2. The bulk of DTEK revenue comprises the wholesale sale of electricity to the state-owned enterprise Energorynok, complemented by a portion of direct electricity and heat distribution to end consumers and coal sales. In 2015 Ukraine’s National Energy and Utilities Regulatory Commission refused to increase Energorynok’s tariff for electricity derived from coal-fired power generation. Currently DTEK is undergoing an anti-monopoly investigation, initiated on 18 September 2015 by the country’s Anti-Monopoly Committee.

3. The prevailing macroeconomic conditions and political environment (with the announced de-oligarchisation of the economy by president Poroshenko) continue to be highly unfavorable for DTEK’s business, and are affecting the liquidity of the company, which is owned by Ukraine’s richest oligarch Rinat Akhmetov. Since July this year the company has not been able to repay its loan principal.

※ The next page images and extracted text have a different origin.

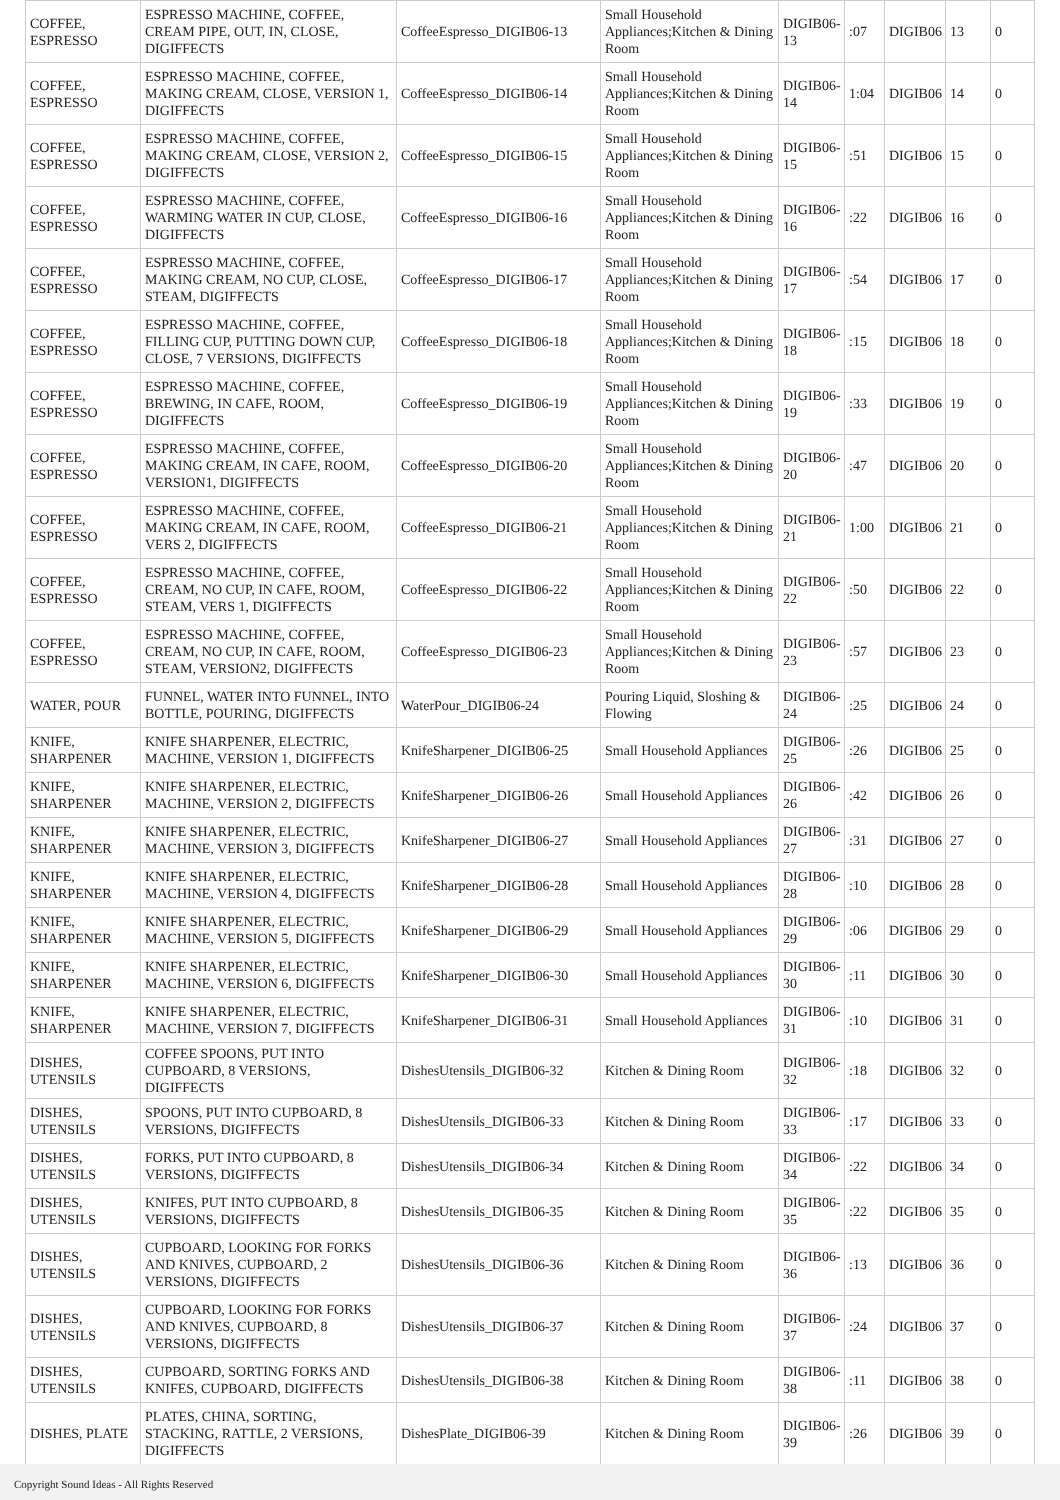| COFFEE, ESPRESSO | ESPRESSO MACHINE, COFFEE, CREAM PIPE, OUT, IN, CLOSE, DIGIFFECTS | CoffeeEspresso_DIGIB06-13 | Small Household Appliances;Kitchen & Dining Room | DIGIB06-13 | :07 | DIGIB06 | 13 | 0 |
| COFFEE, ESPRESSO | ESPRESSO MACHINE, COFFEE, MAKING CREAM, CLOSE, VERSION 1, DIGIFFECTS | CoffeeEspresso_DIGIB06-14 | Small Household Appliances;Kitchen & Dining Room | DIGIB06-14 | 1:04 | DIGIB06 | 14 | 0 |
| COFFEE, ESPRESSO | ESPRESSO MACHINE, COFFEE, MAKING CREAM, CLOSE, VERSION 2, DIGIFFECTS | CoffeeEspresso_DIGIB06-15 | Small Household Appliances;Kitchen & Dining Room | DIGIB06-15 | :51 | DIGIB06 | 15 | 0 |
| COFFEE, ESPRESSO | ESPRESSO MACHINE, COFFEE, WARMING WATER IN CUP, CLOSE, DIGIFFECTS | CoffeeEspresso_DIGIB06-16 | Small Household Appliances;Kitchen & Dining Room | DIGIB06-16 | :22 | DIGIB06 | 16 | 0 |
| COFFEE, ESPRESSO | ESPRESSO MACHINE, COFFEE, MAKING CREAM, NO CUP, CLOSE, STEAM, DIGIFFECTS | CoffeeEspresso_DIGIB06-17 | Small Household Appliances;Kitchen & Dining Room | DIGIB06-17 | :54 | DIGIB06 | 17 | 0 |
| COFFEE, ESPRESSO | ESPRESSO MACHINE, COFFEE, FILLING CUP, PUTTING DOWN CUP, CLOSE, 7 VERSIONS, DIGIFFECTS | CoffeeEspresso_DIGIB06-18 | Small Household Appliances;Kitchen & Dining Room | DIGIB06-18 | :15 | DIGIB06 | 18 | 0 |
| COFFEE, ESPRESSO | ESPRESSO MACHINE, COFFEE, BREWING, IN CAFE, ROOM, DIGIFFECTS | CoffeeEspresso_DIGIB06-19 | Small Household Appliances;Kitchen & Dining Room | DIGIB06-19 | :33 | DIGIB06 | 19 | 0 |
| COFFEE, ESPRESSO | ESPRESSO MACHINE, COFFEE, MAKING CREAM, IN CAFE, ROOM, VERSION1, DIGIFFECTS | CoffeeEspresso_DIGIB06-20 | Small Household Appliances;Kitchen & Dining Room | DIGIB06-20 | :47 | DIGIB06 | 20 | 0 |
| COFFEE, ESPRESSO | ESPRESSO MACHINE, COFFEE, MAKING CREAM, IN CAFE, ROOM, VERS 2, DIGIFFECTS | CoffeeEspresso_DIGIB06-21 | Small Household Appliances;Kitchen & Dining Room | DIGIB06-21 | 1:00 | DIGIB06 | 21 | 0 |
| COFFEE, ESPRESSO | ESPRESSO MACHINE, COFFEE, CREAM, NO CUP, IN CAFE, ROOM, STEAM, VERS 1, DIGIFFECTS | CoffeeEspresso_DIGIB06-22 | Small Household Appliances;Kitchen & Dining Room | DIGIB06-22 | :50 | DIGIB06 | 22 | 0 |
| COFFEE, ESPRESSO | ESPRESSO MACHINE, COFFEE, CREAM, NO CUP, IN CAFE, ROOM, STEAM, VERSION2, DIGIFFECTS | CoffeeEspresso_DIGIB06-23 | Small Household Appliances;Kitchen & Dining Room | DIGIB06-23 | :57 | DIGIB06 | 23 | 0 |
| WATER, POUR | FUNNEL, WATER INTO FUNNEL, INTO BOTTLE, POURING, DIGIFFECTS | WaterPour_DIGIB06-24 | Pouring Liquid, Sloshing & Flowing | DIGIB06-24 | :25 | DIGIB06 | 24 | 0 |
| KNIFE, SHARPENER | KNIFE SHARPENER, ELECTRIC, MACHINE, VERSION 1, DIGIFFECTS | KnifeSharpener_DIGIB06-25 | Small Household Appliances | DIGIB06-25 | :26 | DIGIB06 | 25 | 0 |
| KNIFE, SHARPENER | KNIFE SHARPENER, ELECTRIC, MACHINE, VERSION 2, DIGIFFECTS | KnifeSharpener_DIGIB06-26 | Small Household Appliances | DIGIB06-26 | :42 | DIGIB06 | 26 | 0 |
| KNIFE, SHARPENER | KNIFE SHARPENER, ELECTRIC, MACHINE, VERSION 3, DIGIFFECTS | KnifeSharpener_DIGIB06-27 | Small Household Appliances | DIGIB06-27 | :31 | DIGIB06 | 27 | 0 |
| KNIFE, SHARPENER | KNIFE SHARPENER, ELECTRIC, MACHINE, VERSION 4, DIGIFFECTS | KnifeSharpener_DIGIB06-28 | Small Household Appliances | DIGIB06-28 | :10 | DIGIB06 | 28 | 0 |
| KNIFE, SHARPENER | KNIFE SHARPENER, ELECTRIC, MACHINE, VERSION 5, DIGIFFECTS | KnifeSharpener_DIGIB06-29 | Small Household Appliances | DIGIB06-29 | :06 | DIGIB06 | 29 | 0 |
| KNIFE, SHARPENER | KNIFE SHARPENER, ELECTRIC, MACHINE, VERSION 6, DIGIFFECTS | KnifeSharpener_DIGIB06-30 | Small Household Appliances | DIGIB06-30 | :11 | DIGIB06 | 30 | 0 |
| KNIFE, SHARPENER | KNIFE SHARPENER, ELECTRIC, MACHINE, VERSION 7, DIGIFFECTS | KnifeSharpener_DIGIB06-31 | Small Household Appliances | DIGIB06-31 | :10 | DIGIB06 | 31 | 0 |
| DISHES, UTENSILS | COFFEE SPOONS, PUT INTO CUPBOARD, 8 VERSIONS, DIGIFFECTS | DishesUtensils_DIGIB06-32 | Kitchen & Dining Room | DIGIB06-32 | :18 | DIGIB06 | 32 | 0 |
| DISHES, UTENSILS | SPOONS, PUT INTO CUPBOARD, 8 VERSIONS, DIGIFFECTS | DishesUtensils_DIGIB06-33 | Kitchen & Dining Room | DIGIB06-33 | :17 | DIGIB06 | 33 | 0 |
| DISHES, UTENSILS | FORKS, PUT INTO CUPBOARD, 8 VERSIONS, DIGIFFECTS | DishesUtensils_DIGIB06-34 | Kitchen & Dining Room | DIGIB06-34 | :22 | DIGIB06 | 34 | 0 |
| DISHES, UTENSILS | KNIFES, PUT INTO CUPBOARD, 8 VERSIONS, DIGIFFECTS | DishesUtensils_DIGIB06-35 | Kitchen & Dining Room | DIGIB06-35 | :22 | DIGIB06 | 35 | 0 |
| DISHES, UTENSILS | CUPBOARD, LOOKING FOR FORKS AND KNIVES, CUPBOARD, 2 VERSIONS, DIGIFFECTS | DishesUtensils_DIGIB06-36 | Kitchen & Dining Room | DIGIB06-36 | :13 | DIGIB06 | 36 | 0 |
| DISHES, UTENSILS | CUPBOARD, LOOKING FOR FORKS AND KNIVES, CUPBOARD, 8 VERSIONS, DIGIFFECTS | DishesUtensils_DIGIB06-37 | Kitchen & Dining Room | DIGIB06-37 | :24 | DIGIB06 | 37 | 0 |
| DISHES, UTENSILS | CUPBOARD, SORTING FORKS AND KNIFES, CUPBOARD, DIGIFFECTS | DishesUtensils_DIGIB06-38 | Kitchen & Dining Room | DIGIB06-38 | :11 | DIGIB06 | 38 | 0 |
| DISHES, PLATE | PLATES, CHINA, SORTING, STACKING, RATTLE, 2 VERSIONS, DIGIFFECTS | DishesPlate_DIGIB06-39 | Kitchen & Dining Room | DIGIB06-39 | :26 | DIGIB06 | 39 | 0 |
Copyright Sound Ideas - All Rights Reserved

4. The economic performance of DTEK’s thermal power plants is deteriorating further as a result of plunging domestic electricity demand (it decreased by 13.3% in November 2015), decreased electricity exports and increasing operational and maintenance costs (the average age of DTEK’s thermal power plants is 45 years).

5. Another development which looks like weighing heavily on DTEK’s operations is the Ministry of Infrastructure’s recently announced tariff increase for railroad freight in 2016. The tariff for the transportation of coal products is set to increase by 32% compared to 2015. As there are no transport alternatives for coal other than the national railway system, this big jump in freight tariff will impact the entire chain of domestic thermal generation.

6. Coal supplies from the temporarily occupied territories in eastern Ukraine remain unstable and are exploited by Russia as political leverage. Overseas shipments of coal from South Africa are considered to be not affordable by DTEK – according to CEO Maksym Tymchenko, the company is not ready to import coal which would involve taking on the risks of pre-payment and delivery.

Taken together, these factors clearly add to DTEK’s precarious position and add to the risks for investor returns. Along with the downward trend for coal finance globally and the latest evidence from Carbon Tracker about the long-term financial risks associated with carbon lock-in, this situation should be considered as a wake-up call for investors.